As I said in my first post, I teach English as a Second Language. Specifically, I teach students from all over the world. Most of my students have the goal to study at a university somewhere in the United States.
One of my favorite things about my job is the big and little cultural exchanges that happen everyday in the classroom. These exchanges happen between me and the students, and between students from different countries. It feels like a micro United Nations at times.
With that being said, my job is also to impart my culture to my students-to help them succeed in both the academic and social world of the United States.
So how does the topic of my dogs come into the story here, you ask? In my grammar class.

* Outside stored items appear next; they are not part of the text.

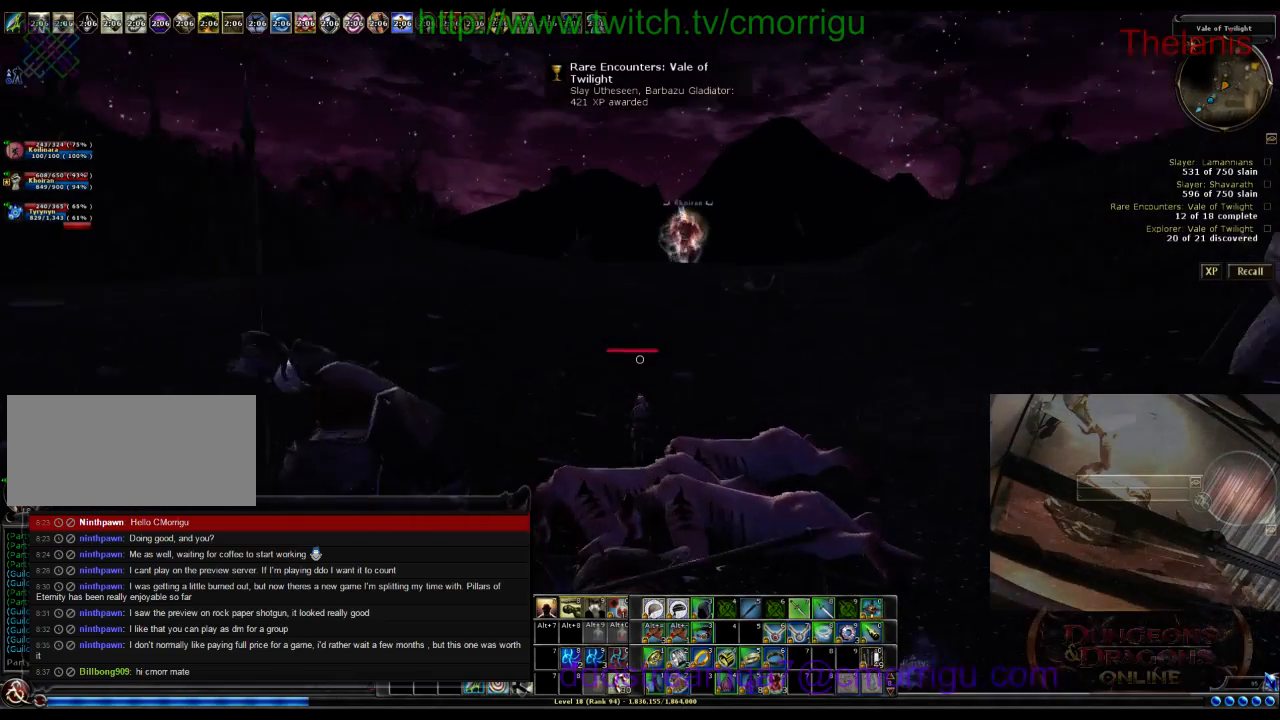
{"keys": ["w"], "events": []}
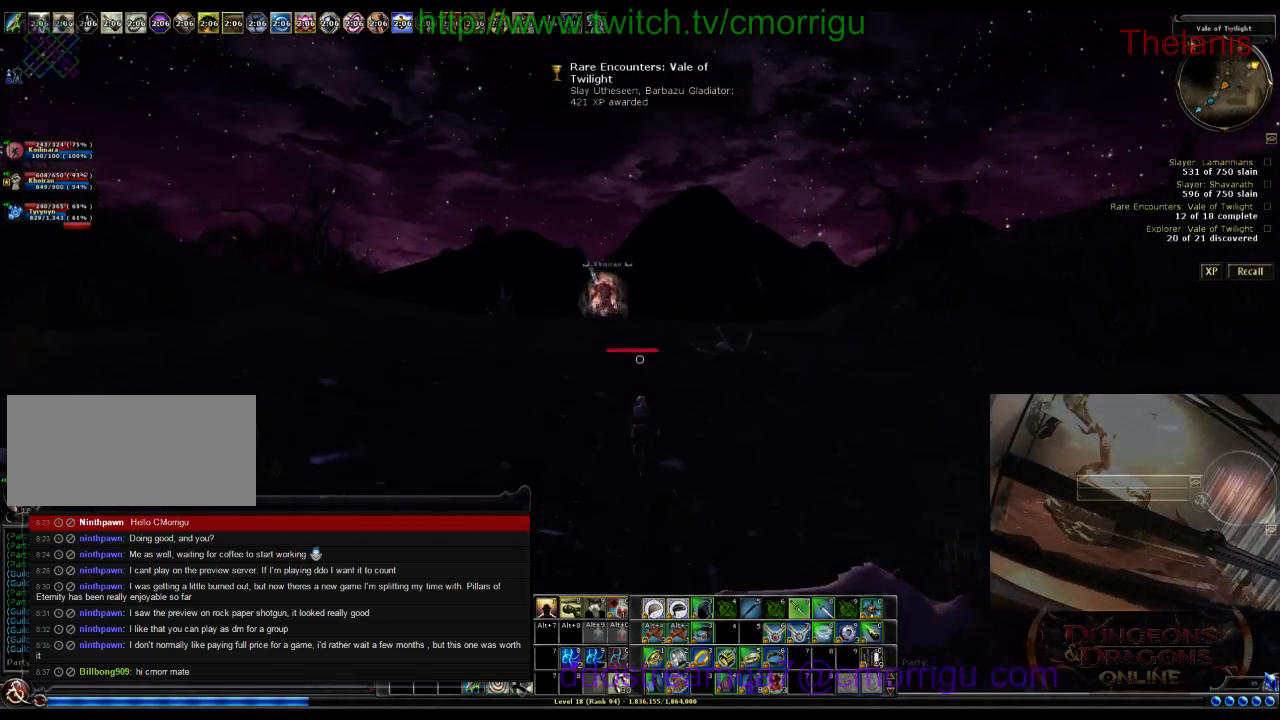
{"keys": ["w"], "events": []}
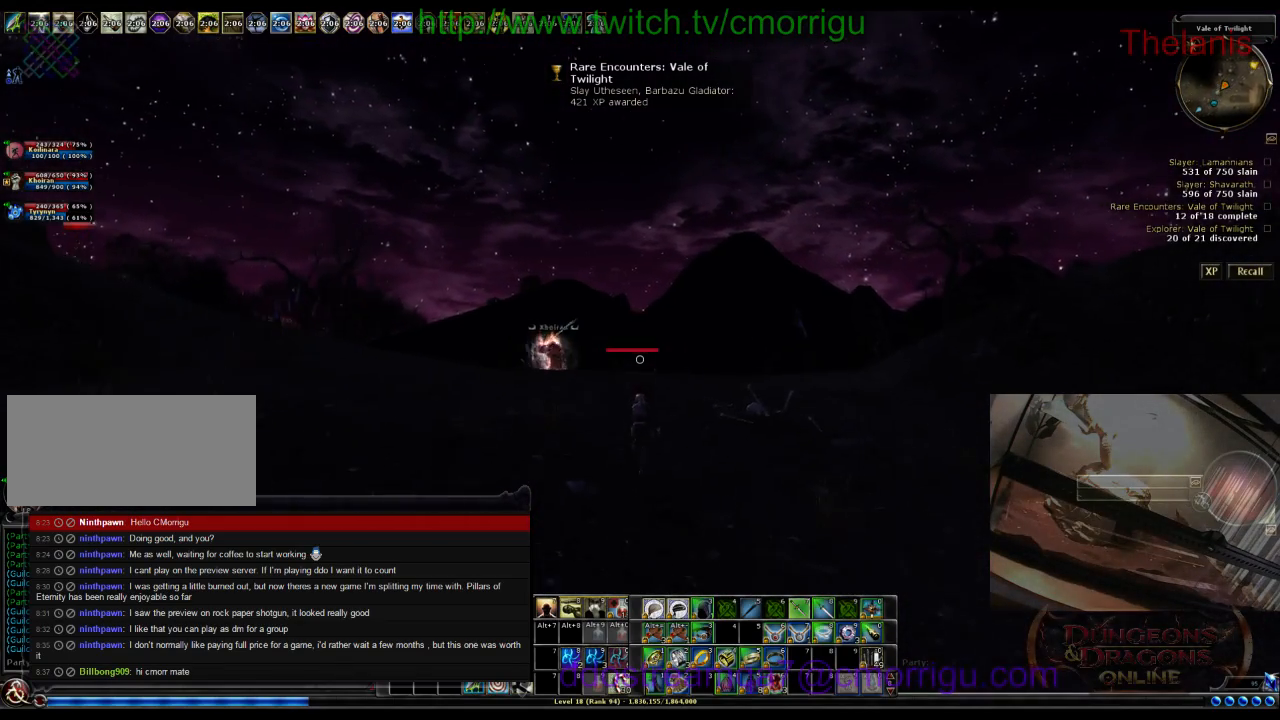
{"keys": ["w"], "events": []}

In the beginning of every grammar class, we review the simple present tense, including pronouns (I, you, he/she/it, we, and they). We go through each pronoun and practice the usage. We get to “it” and I usually use an example like table or chair. See where this is going?
We, Americans, have a special love affair with our pets; there are other cultures in the world that view pet ownership in the same way. Our pets are not “it”, but “he” or “she”. I think that any pet owner reading this would agree; if someone refers to your beloved pet as “it”, you may be mildly insulted. This is where my cultural awareness teaching comes in. I always use my dogs as an example here. By the end of the class, my students are very familiar with my “he” and “she” dog.
Cozmo is the lighter of the two dogs. He is the dog that views every person or dog as a potential best friend. His favorite place to be is in the park, pretending to roam the savannah like a lion. Layla, on the other hand, is a little shy. She doesn’t really like to meet new people or dogs. She is quite content with her pack of humans and Cozmo.